ROMA Non è un addio facile e glielo si legge in faccia. È triste e anche un po' commossa Susanna Camusso, è normale quando si chiude un ciclo della propria vita. Ieri, dal palco della Nuova Fiera del Levante a Bari, ha tenuto la sua ultima relazione da segretaria generale del più grande sindacato italiano. Lo ha guidato per 8 anni (due mandati) e non sono stati anni facili per il Paese. Camusso avrebbe voluto lasciare una Cgil unita e, invece così non è: attorno alla sua successione si è scatenata una battaglia con la prospettiva di uno scenario inedito di un congresso chiamato a scegliere tra due liste contrapposte. Da una parte c'è Maurizio Landini, il combattivo ex leader Fiom, che negli ultimi anni più volte ha aperto ai cambiamenti politici. Landini è sostenuto dalla stessa Camusso e da gran parte delle segreteria generale. Dall'altra c'è Vincenzo Colla, ex numero uno della Cgil Emilia Romagna, appoggiato dalla potentissima categoria dei pensionati. Due modi completamente diversi di vedere il sindacato.

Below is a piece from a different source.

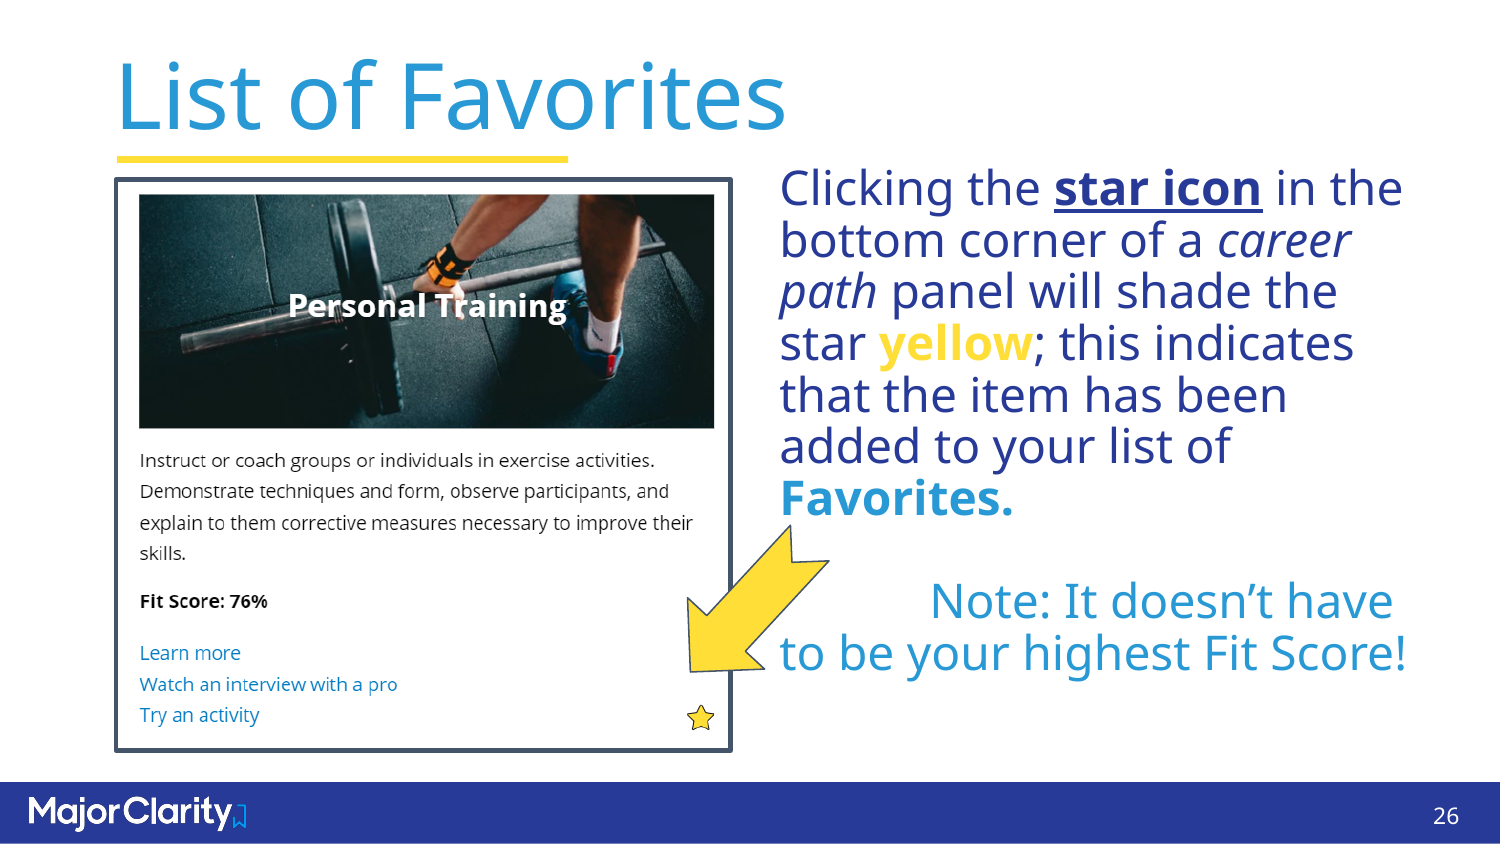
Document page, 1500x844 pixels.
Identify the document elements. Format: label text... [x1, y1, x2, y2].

In platea, ad ascoltare le parole della Camusso, ad applaudirla molte volte fino alla standing ovation finale, ci sono oltre 1.500 tra delegati e invitati. In sala ovviamente anche i generali di Cisl e Uil, Annamaria Furlan e Carmelo Barbagallo. C'è il presidente di Confindustria e tanti politici. Il presidente della Repubblica, Mattarella, ha inviato un messaggio. Non c'è invece il governo. Ed è un'assenza che la segretaria uscente stigmatizza con parole dure: «Questo governo si sottrae e, secondo me, ciò è coerente rispetto ad una scelta di negare una funzione di rappresentanza e di dialogo con le parti sociali».
Nella sua relazione, oltre un'ora e mezza, Camusso parla di tanti argomenti: la manovra che non va e che «ci indebita drammaticamente, 53 miliardi, per i prossimi 2 anni», blocca i cantieri e gli investimenti. Si indigna per il Mezzogiorno dimenticato o, peggio, rappresentato come non è: «Penso che ognuno di noi senta disagio e anche indignazione per una politica che vuole proporci un Mezzogiorno popolato di persone sdraiate su un divano alla ricerca di un sussidio». Lancia appelli a difesa dell'Europa: «Continuare ad essere europei è una scelta di prospettiva e di campo rispetto alle destre e ai nazionalismi». Si rivolge a Cisl e Uil per ricordare che, l'unità sindacale, «è una scelta obbligata, l'unica che potrebbe fare la differenza» e che «salvaguarda e rafforza l'autonomia». Ma è all'unità interna alla Cgil, messa a dura prova dagli schieramenti a favore dei due candidati alla sua successione, che lancia l'appello più accorato del suo ultimo discorso da leader: «Non rinunciamo ad una idea unitaria della Cgil e del suo gruppo dirigente. Sarebbe incomprensibile. La Cgil non si merita divisioni, non se lo meritano i nostri iscritti». Da oggi parte il rush finale per l'elezione del nuovo segretario che avverrà domani. La sensazione è che si andrà alla conta tra le due liste contrapposte. Anche se la diplomazia è al lavoro e c'è chi spera ancora di trovare un accordo unitario all'ultima curva.